Based on these criteria, then, here are five penny stocks that belong in any portfolio. Yes, there is a high degree of risk with these picks, but, so too, is the potential reward.

Penny Stock to Buy #1 – Oilsands Quest (BQI)

I’ll start my list of Top 5 Penny Stock to Buy with a commodity play. A weak dollar and a strong economy suggest that oil prices will be going higher in the next year. The higher the price of oil, the more advantageous it is for the oil sands business.

Oilsands Quest (BQI) shot up from August to October before subsiding to its previous level. While there is a high degree of risk with BQI (the company currently has no revenue), the value of its reserves and expected ability to extract such reserves on a profitable basis make this a reasonable speculation. And those expectations increase with higher oil prices. The potential reward could be in the form of a double in 2010.

Penny Stock to Buy #2 – Sirius XM Radio (SIRI)

Ever dream of owning a monopoly? You can with Sirius XM Radio (SIRI). After a brush with death at the end of 2008 and early 2009, the company obtained necessary funding needed to support the business during a brutal economy. Gone are the days of unnecessary spending due to competition with rival XM and in its place is a more friendly competitive landscape and ability to charge higher prices for its valuable services.With auto sales are recovering nicely and SIRI’s product now available in almost every new vehicle on the market, subscriber growth returned in the fourth quarter of 2009. That should continue in 2010 — and investors will be surprised by the earnings potential. This company will double from here in 2010.

Penny Stock to Buy #3 – Denny’s (DENN)

is primarily a stock picker’s market at the moment after an impressive rise that lifted most boats in 2009. Going forward the best returns will come from owning small companies that can grow earnings quickly and yet trade for multiples of earnings that are below earnings growth rates. Denny’s (DENN) fits that bill perfectly.

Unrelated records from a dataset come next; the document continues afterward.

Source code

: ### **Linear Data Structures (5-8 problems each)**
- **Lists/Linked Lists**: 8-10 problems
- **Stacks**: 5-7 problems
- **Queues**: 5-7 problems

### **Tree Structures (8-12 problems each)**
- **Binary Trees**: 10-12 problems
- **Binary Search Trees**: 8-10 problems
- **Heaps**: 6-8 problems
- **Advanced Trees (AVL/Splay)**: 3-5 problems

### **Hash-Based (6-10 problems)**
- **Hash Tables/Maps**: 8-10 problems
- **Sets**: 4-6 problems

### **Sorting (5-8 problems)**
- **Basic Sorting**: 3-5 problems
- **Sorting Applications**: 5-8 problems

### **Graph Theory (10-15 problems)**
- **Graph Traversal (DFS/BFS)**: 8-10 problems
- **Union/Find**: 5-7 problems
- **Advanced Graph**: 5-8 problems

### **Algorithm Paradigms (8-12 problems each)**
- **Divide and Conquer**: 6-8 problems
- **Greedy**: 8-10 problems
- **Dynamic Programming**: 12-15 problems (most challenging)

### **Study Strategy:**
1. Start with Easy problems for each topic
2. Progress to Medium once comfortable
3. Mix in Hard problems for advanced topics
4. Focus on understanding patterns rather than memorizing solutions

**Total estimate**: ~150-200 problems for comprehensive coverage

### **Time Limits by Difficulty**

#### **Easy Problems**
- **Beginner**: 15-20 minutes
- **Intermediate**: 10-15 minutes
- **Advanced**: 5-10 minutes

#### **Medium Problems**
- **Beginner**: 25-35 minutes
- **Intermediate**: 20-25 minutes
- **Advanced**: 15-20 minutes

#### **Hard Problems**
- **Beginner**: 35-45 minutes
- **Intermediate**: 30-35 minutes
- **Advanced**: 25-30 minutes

According to one analyst, the company is expected to go from $0.25 per share in profits in 2009 to $0.34 in 2010. At its current price, investors can own that double-digit growth for less than 10 times expected earnings. Look for the company to follow its 2009 Super Bowl ad success with another big promotion for 2010. And a stronger consumer makes it likely that the company will indeed make $0.34 this year. If so, I expect DENN to approach my target of $11 within the next 12 months.

Penny Stock to Buy #4 – MoneyGram International (MGI)

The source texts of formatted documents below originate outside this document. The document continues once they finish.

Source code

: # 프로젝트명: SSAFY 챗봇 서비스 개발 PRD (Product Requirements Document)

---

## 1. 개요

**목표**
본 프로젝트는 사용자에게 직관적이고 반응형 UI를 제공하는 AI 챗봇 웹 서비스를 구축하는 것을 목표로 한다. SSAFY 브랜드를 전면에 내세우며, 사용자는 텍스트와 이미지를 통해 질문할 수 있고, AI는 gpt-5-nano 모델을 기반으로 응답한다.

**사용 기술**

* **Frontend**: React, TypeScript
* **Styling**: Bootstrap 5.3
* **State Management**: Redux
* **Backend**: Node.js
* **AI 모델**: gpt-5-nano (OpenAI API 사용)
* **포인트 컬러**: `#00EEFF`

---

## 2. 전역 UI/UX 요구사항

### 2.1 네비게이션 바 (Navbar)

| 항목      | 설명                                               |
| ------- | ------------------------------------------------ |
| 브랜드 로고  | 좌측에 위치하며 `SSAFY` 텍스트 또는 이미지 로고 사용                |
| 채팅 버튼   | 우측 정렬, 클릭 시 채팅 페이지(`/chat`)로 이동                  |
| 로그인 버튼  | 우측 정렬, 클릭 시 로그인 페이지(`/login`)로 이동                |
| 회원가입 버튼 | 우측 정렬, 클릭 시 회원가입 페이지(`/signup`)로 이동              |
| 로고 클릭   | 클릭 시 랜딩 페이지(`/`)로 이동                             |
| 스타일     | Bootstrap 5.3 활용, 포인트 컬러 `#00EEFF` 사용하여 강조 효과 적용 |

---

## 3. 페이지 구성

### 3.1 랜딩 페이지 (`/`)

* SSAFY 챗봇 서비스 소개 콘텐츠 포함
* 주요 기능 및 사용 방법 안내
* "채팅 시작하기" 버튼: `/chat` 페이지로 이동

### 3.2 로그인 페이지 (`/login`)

The financial crisis has left many to scrounge for typical banking services like check cashing and wire transfers. Gladly filling the void are companies like MoneyGram International (MGI).

Make no mistake, this is big business. American Express’ recent purchase of Revolution Money, a primarily online payment services provider, is an indication that big players are going after the under banked or less affluent customer. As for MGI, the company had been a big star until stumbling badly in 2008. The issues that caused the problem appear to be behind the firm. The market it serves has only gotten larger since. Look for big things from MGI in 2010. My target for MGI is $10.

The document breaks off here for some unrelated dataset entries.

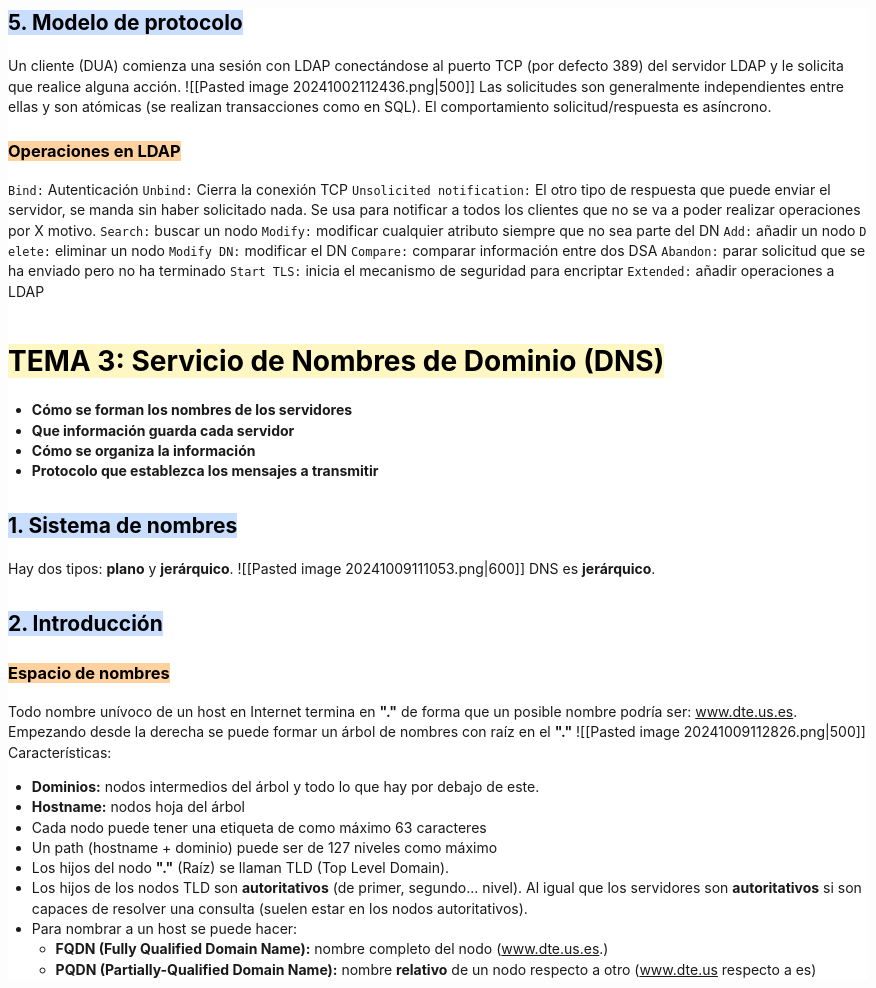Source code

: ## <mark style="background: #ADCCFFA6;">5. Modelo de protocolo</mark>
Un cliente (DUA) comienza una sesión con LDAP conectándose al puerto TCP (por defecto 389) del servidor LDAP y le solicita que realice alguna acción.
![[Pasted image 20241002112436.png|500]]
Las solicitudes son generalmente independientes entre ellas y son atómicas (se realizan transacciones como en SQL). El comportamiento solicitud/respuesta es asíncrono.
### <mark style="background: #FFB86CA6;">Operaciones en LDAP</mark>
`Bind:` Autenticación
`Unbind:` Cierra la conexión TCP
`Unsolicited notification:` El otro tipo de respuesta que puede enviar el servidor, se manda sin haber solicitado nada. Se usa para notificar a todos los clientes que no se va a poder realizar operaciones por X motivo.
`Search:` buscar un nodo
`Modify:` modificar cualquier atributo siempre que no sea parte del DN
`Add:` añadir un nodo
`Delete:` eliminar un nodo
`Modify DN:` modificar el DN
`Compare:` comparar información entre dos DSA
`Abandon:` parar solicitud que se ha enviado pero no ha terminado
`Start TLS:` inicia el mecanismo de seguridad para encriptar 
`Extended:` añadir operaciones a LDAP
# <mark style="background: #FFF3A3A6;">TEMA 3: Servicio de Nombres de Dominio (DNS)</mark>

- **Cómo se forman los nombres de los servidores**
- **Que información guarda cada servidor**
- **Cómo se organiza la información**
- **Protocolo que establezca los mensajes a transmitir**
## <mark style="background: #ADCCFFA6;">1. Sistema de nombres</mark>
Hay dos tipos: **plano** y **jerárquico**.
![[Pasted image 20241009111053.png|600]]
DNS es **jerárquico**. 
## <mark style="background: #ADCCFFA6;">2. Introducción</mark>
### <mark style="background: #FFB86CA6;">Espacio de nombres</mark>
Todo nombre unívoco de un host en Internet termina en **"."** de forma que un posible nombre podría ser: www.dte.us.es. Empezando desde la derecha se puede formar un árbol de nombres con raíz en el **"."**
![[Pasted image 20241009112826.png|500]]
Características:
- **Dominios:** nodos intermedios del árbol y todo lo que hay por debajo de este.
- **Hostname:** nodos hoja del árbol
- Cada nodo puede tener una etiqueta de como máximo 63 caracteres
- Un path (hostname + dominio) puede ser de 127 niveles como máximo
- Los hijos del nodo **"."** (Raíz) se llaman TLD (Top Level Domain). 
- Los hijos de los nodos TLD son **autoritativos** (de primer, segundo... nivel). Al igual que los servidores son **autoritativos** si son capaces de resolver una consulta (suelen estar en los nodos autoritativos).
- Para nombrar a un host se puede hacer:
	- **FQDN (Fully Qualified Domain Name):** nombre completo del nodo (www.dte.us.es.)
	- **PQDN (Partially-Qualified Domain Name):** nombre **relativo** de un nodo respecto a otro (www.dte.us respecto a es)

Penny Stock to Buy #5 – Majesco Entertainment (COOL)

The video game market offers tremendous growth possibilities, and software developers like Majesco Entertainment (COOL) are producing titles to support this growing demand. Expectations are for a small profit in 2010, and shares trade for a paltry five times forward earnings estimates. As quarterly profits are recorded, shares should rise commensurately.

It should be noted that for Q4 2009, the company reported an operating loss of $5.5 million. The loss was mostly due to accelerating impairment charges. The company did show impressive gains in sales, but those sales came with lower profit margins. On the surface, it would appear that the poor performance was directly due to poor management. Managing inventories requires strong management. Clearly COOL’s team dropped the ball here. Given that I expect inventories to be better-managed going forward, I am willing to cut management some slack here.

At the end of the day, the company is growing, and with that growth profits are likely to follow. The company has a strong balance sheet, and its titles are doing well. I still like the stock and expect shares to recover over the next two quarters.